(Stored data entries)
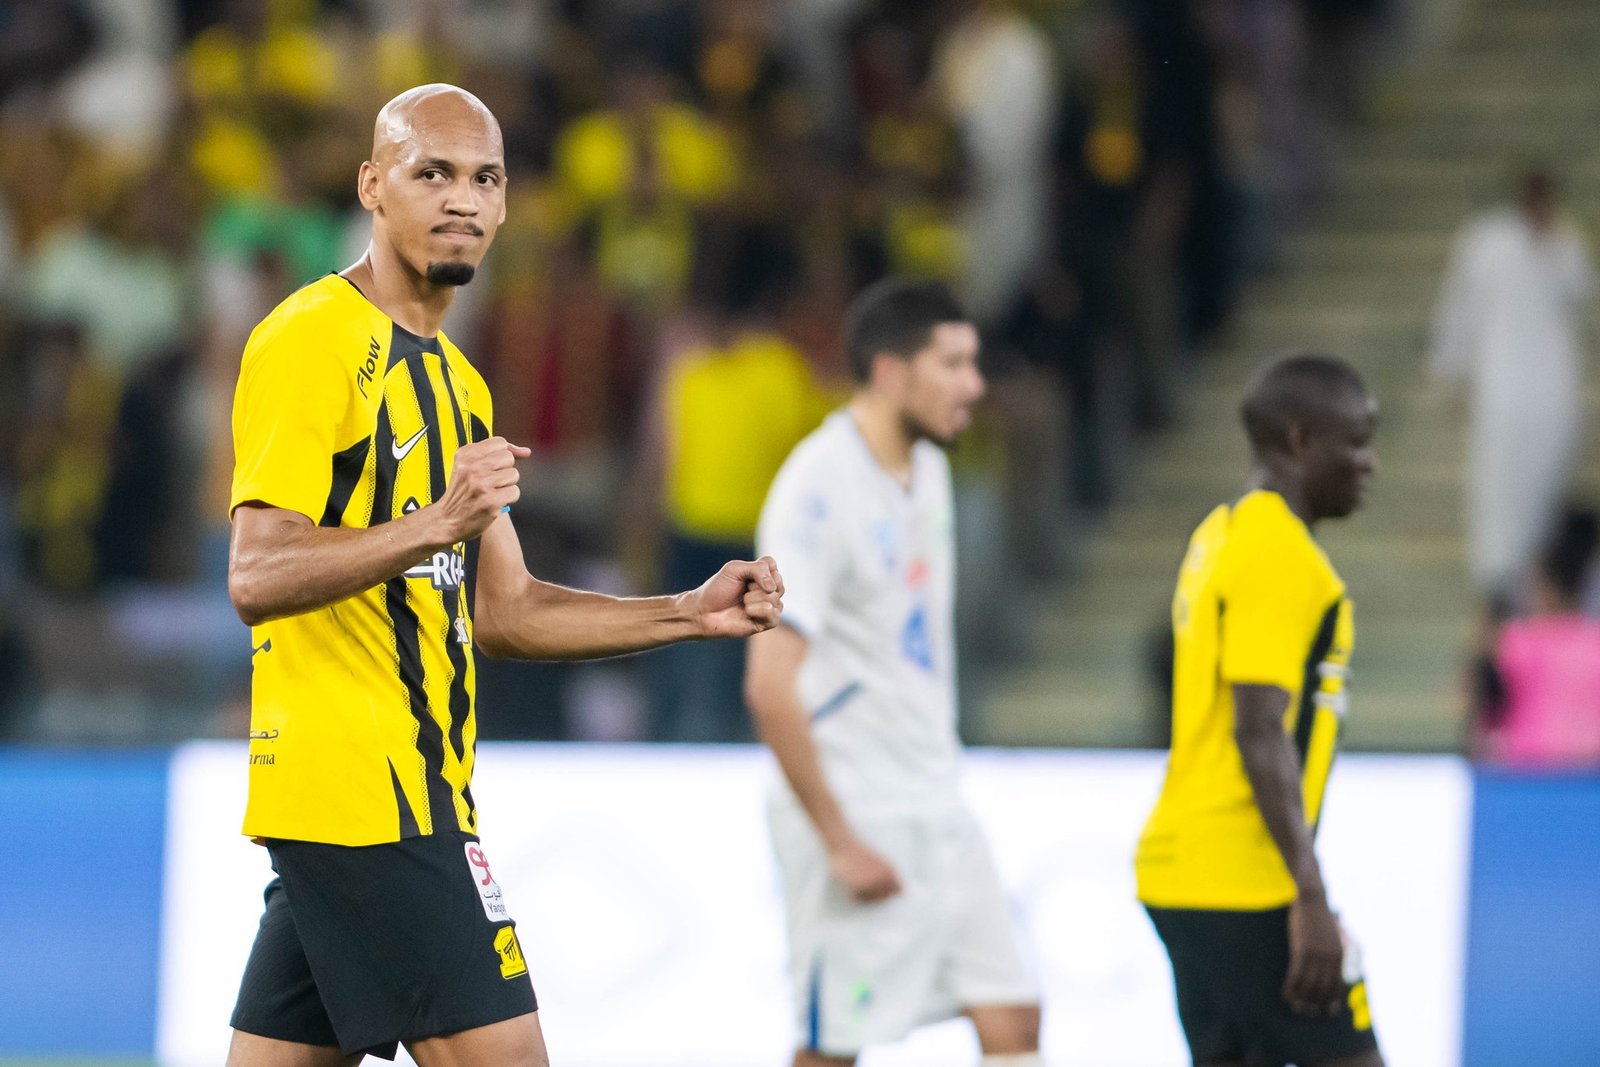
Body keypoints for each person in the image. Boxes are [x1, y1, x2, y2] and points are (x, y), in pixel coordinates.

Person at [223, 84, 784, 1067]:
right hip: (368, 794)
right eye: (431, 173)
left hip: (406, 790)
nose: (462, 199)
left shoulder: (458, 382)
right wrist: (436, 522)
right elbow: (257, 571)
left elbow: (507, 610)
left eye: (485, 178)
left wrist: (686, 612)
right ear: (372, 186)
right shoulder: (311, 338)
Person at [746, 279, 1042, 1067]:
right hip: (856, 804)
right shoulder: (815, 489)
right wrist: (838, 839)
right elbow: (769, 687)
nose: (973, 385)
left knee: (1014, 1019)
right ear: (888, 370)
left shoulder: (929, 469)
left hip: (936, 798)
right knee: (834, 1048)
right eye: (952, 363)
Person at [1135, 354, 1383, 1067]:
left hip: (1183, 869)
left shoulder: (1222, 531)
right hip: (1243, 880)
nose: (1369, 464)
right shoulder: (1280, 552)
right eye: (1356, 442)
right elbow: (1258, 726)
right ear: (1300, 441)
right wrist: (1309, 894)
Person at [1430, 166, 1596, 601]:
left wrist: (1550, 242)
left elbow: (1583, 296)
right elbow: (1459, 309)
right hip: (1501, 390)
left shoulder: (1565, 243)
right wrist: (1452, 371)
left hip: (1552, 392)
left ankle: (1546, 585)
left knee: (1548, 489)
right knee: (1498, 491)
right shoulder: (1485, 240)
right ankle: (1497, 590)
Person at [1473, 510, 1600, 768]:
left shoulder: (1516, 641)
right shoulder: (1594, 641)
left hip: (1530, 766)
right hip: (1588, 767)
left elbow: (1479, 697)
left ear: (1549, 588)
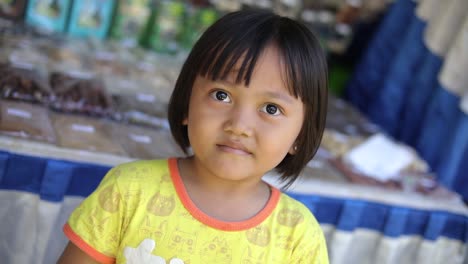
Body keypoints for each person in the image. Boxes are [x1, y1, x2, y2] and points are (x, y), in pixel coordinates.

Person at [58, 8, 329, 264]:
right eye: (221, 95)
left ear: (300, 135)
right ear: (187, 102)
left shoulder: (298, 236)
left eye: (272, 109)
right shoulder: (128, 190)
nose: (239, 125)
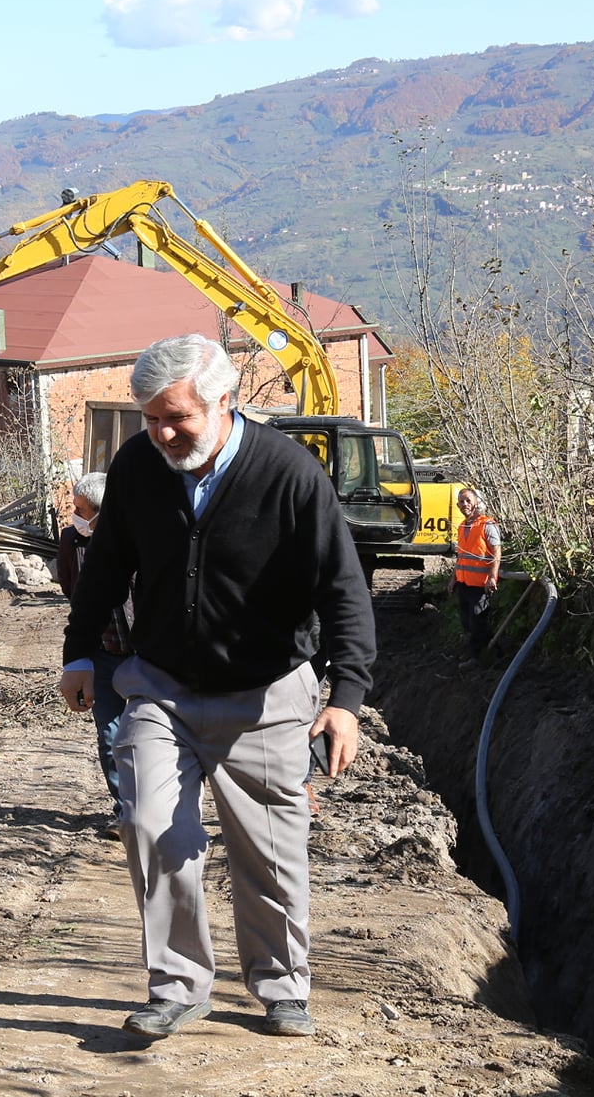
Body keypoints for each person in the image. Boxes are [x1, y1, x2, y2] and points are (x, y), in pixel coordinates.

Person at [60, 334, 375, 1040]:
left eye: (178, 418)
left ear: (224, 401)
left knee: (268, 848)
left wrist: (346, 699)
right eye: (152, 419)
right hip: (161, 686)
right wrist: (80, 653)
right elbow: (105, 564)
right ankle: (177, 985)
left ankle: (282, 986)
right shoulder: (139, 466)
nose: (163, 433)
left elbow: (345, 592)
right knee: (150, 824)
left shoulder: (291, 476)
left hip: (265, 696)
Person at [55, 471, 129, 837]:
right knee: (111, 736)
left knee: (149, 737)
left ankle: (159, 812)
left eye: (81, 510)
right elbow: (72, 590)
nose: (75, 516)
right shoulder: (72, 540)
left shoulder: (134, 540)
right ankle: (126, 813)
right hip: (101, 654)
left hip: (142, 657)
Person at [453, 487, 503, 660]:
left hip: (480, 585)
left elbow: (496, 552)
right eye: (461, 501)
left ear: (477, 502)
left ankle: (477, 657)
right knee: (468, 623)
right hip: (464, 584)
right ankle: (495, 653)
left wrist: (492, 577)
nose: (464, 504)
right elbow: (461, 556)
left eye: (467, 500)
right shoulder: (461, 527)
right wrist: (453, 579)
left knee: (477, 622)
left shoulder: (487, 524)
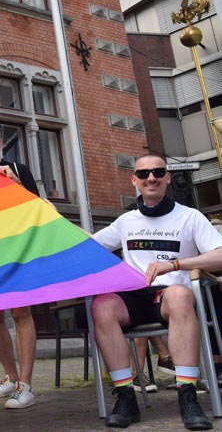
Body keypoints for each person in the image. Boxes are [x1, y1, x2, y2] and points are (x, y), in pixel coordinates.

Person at [91, 155, 222, 430]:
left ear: (168, 178)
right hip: (133, 296)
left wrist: (175, 264)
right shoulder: (126, 221)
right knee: (101, 305)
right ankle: (126, 397)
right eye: (144, 173)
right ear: (134, 180)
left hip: (170, 295)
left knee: (180, 294)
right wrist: (51, 218)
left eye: (158, 172)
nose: (151, 177)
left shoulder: (190, 216)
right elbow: (88, 247)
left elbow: (220, 255)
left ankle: (187, 395)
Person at [0, 124, 40, 409]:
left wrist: (14, 180)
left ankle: (25, 386)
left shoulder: (18, 168)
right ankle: (10, 378)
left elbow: (37, 206)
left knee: (21, 312)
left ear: (1, 143)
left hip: (17, 250)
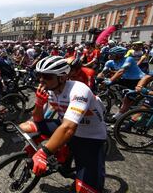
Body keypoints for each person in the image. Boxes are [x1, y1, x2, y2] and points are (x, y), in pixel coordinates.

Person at [19, 56, 106, 193]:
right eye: (39, 75)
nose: (41, 80)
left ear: (62, 77)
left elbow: (69, 128)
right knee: (26, 127)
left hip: (90, 136)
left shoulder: (79, 90)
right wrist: (39, 103)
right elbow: (38, 119)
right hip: (66, 124)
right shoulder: (51, 90)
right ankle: (62, 153)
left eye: (47, 76)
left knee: (86, 190)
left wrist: (44, 152)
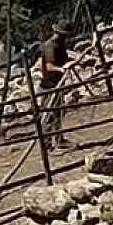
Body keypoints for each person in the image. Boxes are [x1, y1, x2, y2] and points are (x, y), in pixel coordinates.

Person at [39, 21, 75, 152]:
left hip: (57, 83)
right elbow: (49, 66)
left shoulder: (60, 45)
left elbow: (64, 59)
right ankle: (47, 144)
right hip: (49, 85)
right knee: (48, 115)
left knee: (59, 112)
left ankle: (59, 139)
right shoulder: (50, 46)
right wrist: (61, 69)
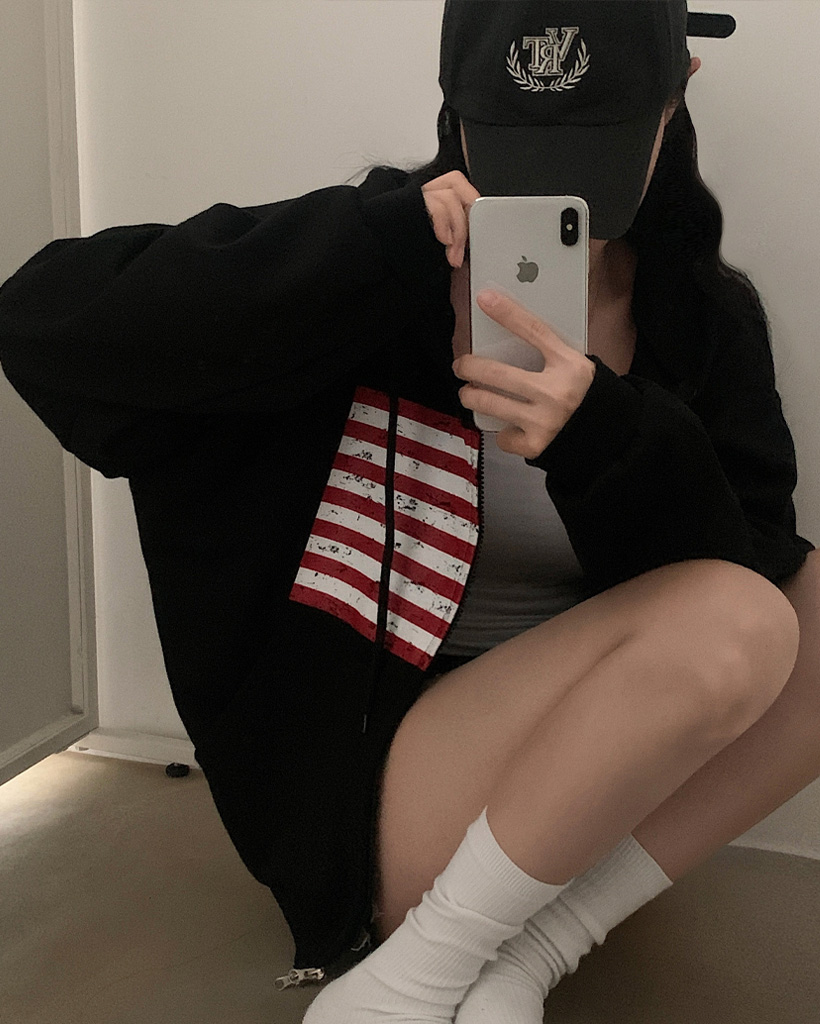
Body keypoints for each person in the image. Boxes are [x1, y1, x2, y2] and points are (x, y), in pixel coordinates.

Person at [0, 2, 816, 1021]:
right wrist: (366, 248)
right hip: (385, 783)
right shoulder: (368, 271)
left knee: (773, 606)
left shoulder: (700, 318)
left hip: (602, 776)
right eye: (513, 142)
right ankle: (412, 977)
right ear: (455, 107)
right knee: (734, 616)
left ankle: (531, 950)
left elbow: (749, 572)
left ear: (676, 94)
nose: (552, 186)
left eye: (593, 146)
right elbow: (43, 322)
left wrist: (609, 436)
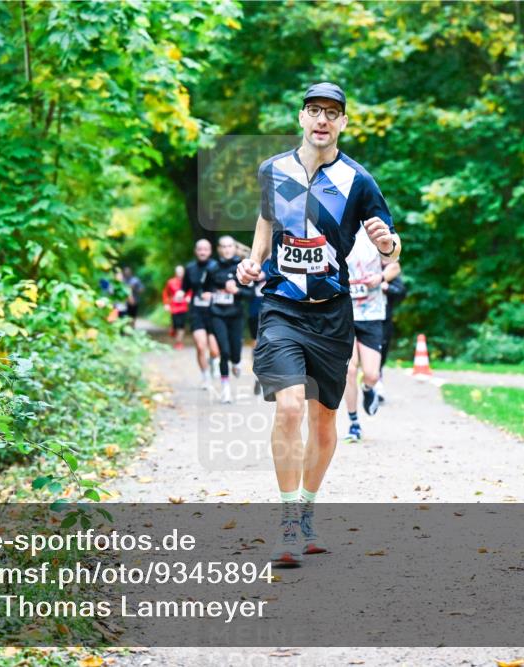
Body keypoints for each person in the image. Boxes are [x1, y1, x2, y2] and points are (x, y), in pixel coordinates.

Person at [236, 82, 401, 566]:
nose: (322, 120)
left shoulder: (359, 180)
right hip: (281, 307)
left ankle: (306, 512)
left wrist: (387, 243)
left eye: (332, 113)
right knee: (288, 407)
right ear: (302, 118)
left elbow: (393, 242)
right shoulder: (273, 170)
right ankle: (288, 523)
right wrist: (253, 260)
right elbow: (267, 219)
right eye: (314, 111)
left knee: (324, 419)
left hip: (332, 311)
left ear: (344, 123)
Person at [342, 226, 399, 441]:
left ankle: (368, 388)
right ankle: (354, 422)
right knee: (349, 370)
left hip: (372, 314)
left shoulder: (374, 235)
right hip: (345, 314)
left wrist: (380, 277)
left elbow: (395, 267)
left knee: (372, 374)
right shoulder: (337, 230)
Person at [203, 236, 251, 404]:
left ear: (234, 248)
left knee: (235, 354)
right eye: (223, 246)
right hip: (217, 314)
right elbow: (204, 290)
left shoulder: (242, 268)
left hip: (236, 315)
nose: (226, 249)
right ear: (218, 249)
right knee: (224, 351)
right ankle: (226, 389)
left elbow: (250, 295)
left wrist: (236, 291)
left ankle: (237, 363)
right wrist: (208, 294)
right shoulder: (212, 268)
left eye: (229, 246)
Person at [182, 240, 221, 389]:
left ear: (210, 251)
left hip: (214, 312)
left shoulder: (216, 267)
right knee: (200, 346)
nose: (202, 252)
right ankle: (205, 377)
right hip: (196, 311)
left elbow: (223, 287)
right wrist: (180, 293)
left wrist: (212, 294)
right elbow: (184, 288)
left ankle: (213, 363)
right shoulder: (190, 268)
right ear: (195, 251)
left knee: (215, 350)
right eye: (200, 249)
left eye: (205, 249)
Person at [376, 263, 405, 403]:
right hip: (360, 319)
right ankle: (373, 383)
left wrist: (387, 288)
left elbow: (401, 292)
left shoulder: (388, 271)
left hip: (383, 319)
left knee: (382, 351)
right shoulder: (361, 267)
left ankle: (376, 381)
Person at [162, 265, 190, 350]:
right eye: (178, 272)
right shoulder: (170, 282)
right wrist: (166, 304)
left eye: (181, 272)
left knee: (181, 325)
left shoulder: (187, 282)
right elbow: (165, 293)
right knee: (175, 324)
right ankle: (173, 329)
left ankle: (179, 343)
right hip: (174, 307)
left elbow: (191, 291)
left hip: (183, 306)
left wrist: (189, 297)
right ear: (175, 273)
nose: (180, 274)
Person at [247, 277, 267, 395]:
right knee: (256, 345)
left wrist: (265, 277)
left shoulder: (276, 263)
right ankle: (257, 375)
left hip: (273, 311)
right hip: (254, 311)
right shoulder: (253, 264)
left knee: (271, 344)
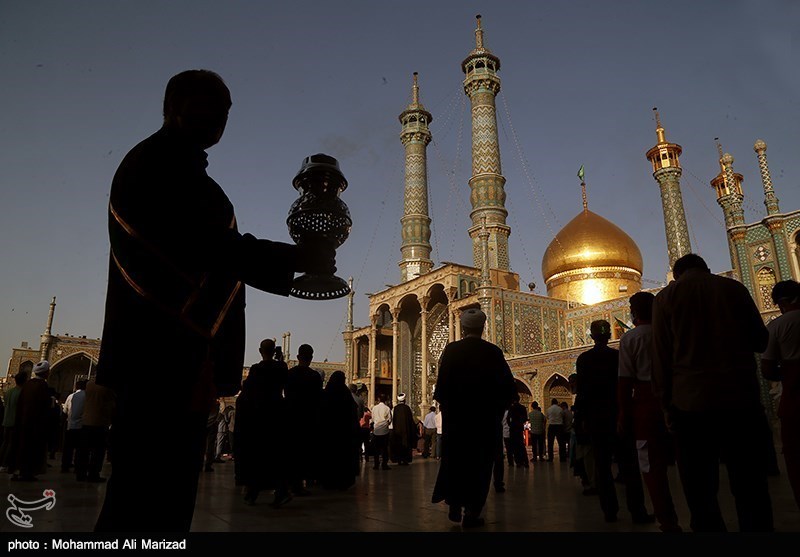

▸ Task details
Retype each line of the data exactly, beginning with the first; include the line containing "left shoulder: (458, 382)" and stop there, skipping every picture.

▸ Solved problem
Body keypoints for each person in the image. Boxes are [x1, y1, x2, y2] and points are (x, y), in pixel coordinates.

Person at [223, 84, 784, 1067]:
right hip: (368, 794)
right eye: (431, 173)
left hip: (406, 790)
nose: (462, 199)
left shoulder: (458, 382)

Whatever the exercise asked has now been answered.